Завернули на постоялый двор и хотели снять четыре горницы, по числу приезжих, но свободными оказались только две. Что ж, пришлось потесниться: Чёрный и Гаврила в одной, а супружеская пара в другой. Главное, постель там была одна... Пелагея вспыхнула, отвела глаза, но не проронила ни слова.
Отобедав, решили передохнуть. Разошлись по клетям. Оказавшись наедине с Феофаном, молодая сказала:
— Ты ложись, а я в кресле подремлю.
— Нет, наоборот.
— Слушать не желаю. Мне и сидя прелестно.
Дорифор предложил задумчиво:
— Можешь рядом лечь. Я тебя не трону...
Покачала головой отрицательно:
— Тесно, неудобно... жарко...
— Ты меня страшишься напрасно.
— Не страшусь нисколько. Но поверь: этак выйдет лучше.
— Ну, смотри, как хочешь.
Снял кафтан и сапожки, повалился на ложе и пробубнил:
— Господи, прости нас, грешных и недостойных... — А затем не прошло и нескольких мгновений, как уже похрапывал.

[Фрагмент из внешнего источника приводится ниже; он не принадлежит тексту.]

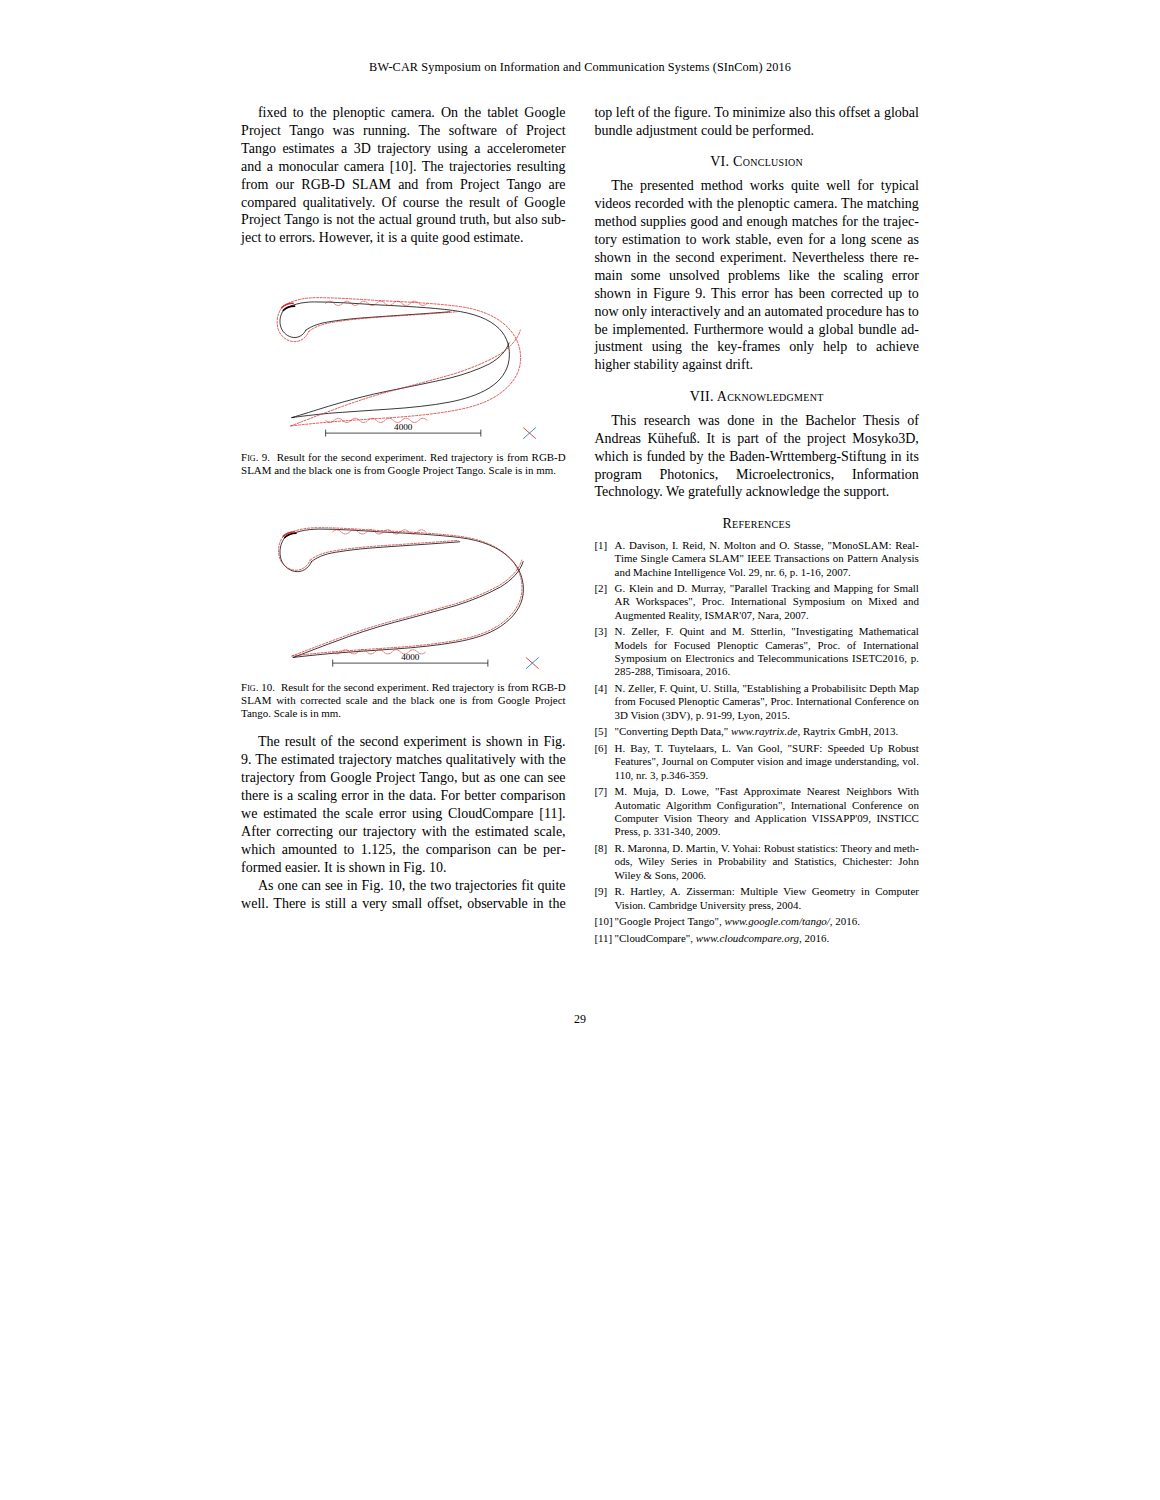BW-CAR Symposium on Information and Communication Systems (SInCom) 2016
fixed to the plenoptic camera. On the tablet Google Project Tango was running. The software of Project Tango estimates a 3D trajectory using a accelerometer and a monocular camera [10]. The trajectories resulting from our RGB-D SLAM and from Project Tango are compared qualitatively. Of course the result of Google Project Tango is not the actual ground truth, but also subject to errors. However, it is a quite good estimate.
4000
Fig. 9. Result for the second experiment. Red trajectory is from RGB-D SLAM and the black one is from Google Project Tango. Scale is in mm.
4000
Fig. 10. Result for the second experiment. Red trajectory is from RGB-D SLAM with corrected scale and the black one is from Google Project Tango. Scale is in mm.
The result of the second experiment is shown in Fig. 9. The estimated trajectory matches qualitatively with the trajectory from Google Project Tango, but as one can see there is a scaling error in the data. For better comparison we estimated the scale error using CloudCompare [11]. After correcting our trajectory with the estimated scale, which amounted to 1.125, the comparison can be performed easier. It is shown in Fig. 10.
As one can see in Fig. 10, the two trajectories fit quite well. There is still a very small offset, observable in the top left of the figure. To minimize also this offset a global bundle adjustment could be performed.
VI. Conclusion
The presented method works quite well for typical videos recorded with the plenoptic camera. The matching method supplies good and enough matches for the trajectory estimation to work stable, even for a long scene as shown in the second experiment. Nevertheless there remain some unsolved problems like the scaling error shown in Figure 9. This error has been corrected up to now only interactively and an automated procedure has to be implemented. Furthermore would a global bundle adjustment using the key-frames only help to achieve higher stability against drift.
VII. Acknowledgment
This research was done in the Bachelor Thesis of Andreas Kühefuß. It is part of the project Mosyko3D, which is funded by the Baden-Wrttemberg-Stiftung in its program Photonics, Microelectronics, Information Technology. We gratefully acknowledge the support.
References
[1] A. Davison, I. Reid, N. Molton and O. Stasse, "MonoSLAM: Real-Time Single Camera SLAM" IEEE Transactions on Pattern Analysis and Machine Intelligence Vol. 29, nr. 6, p. 1-16, 2007.
[2] G. Klein and D. Murray, "Parallel Tracking and Mapping for Small AR Workspaces", Proc. International Symposium on Mixed and Augmented Reality, ISMAR'07, Nara, 2007.
[3] N. Zeller, F. Quint and M. Stterlin, "Investigating Mathematical Models for Focused Plenoptic Cameras", Proc. of International Symposium on Electronics and Telecommunications ISETC2016, p. 285-288, Timisoara, 2016.
[4] N. Zeller, F. Quint, U. Stilla, "Establishing a Probabilisitc Depth Map from Focused Plenoptic Cameras", Proc. International Conference on 3D Vision (3DV), p. 91-99, Lyon, 2015.
[5]"Converting Depth Data," www.raytrix.de, Raytrix GmbH, 2013.
[6] H. Bay, T. Tuytelaars, L. Van Gool, "SURF: Speeded Up Robust Features", Journal on Computer vision and image understanding, vol. 110, nr. 3, p.346-359.
[7] M. Muja, D. Lowe, "Fast Approximate Nearest Neighbors With Automatic Algorithm Configuration", International Conference on Computer Vision Theory and Application VISSAPP'09, INSTICC Press, p. 331-340, 2009.
[8] R. Maronna, D. Martin, V. Yohai: Robust statistics: Theory and methods, Wiley Series in Probability and Statistics, Chichester: John Wiley & Sons, 2006.
[9] R. Hartley, A. Zisserman: Multiple View Geometry in Computer Vision. Cambridge University press, 2004.
[10]"Google Project Tango", www.google.com/tango/, 2016.
[11]"CloudCompare", www.cloudcompare.org, 2016.
29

Пелагея посмотрела на него из-за спинки кресла: благородный профиль вырисовывался на фоне белой подушки — нос горбинкой, чистый высокий лоб, смугловатая кожа, много седины в бороде и усах, а виски совсем белые... Губы шевелились от мерного дыхания и порою произносили: «Пр-р... пр-р...» Гений спал.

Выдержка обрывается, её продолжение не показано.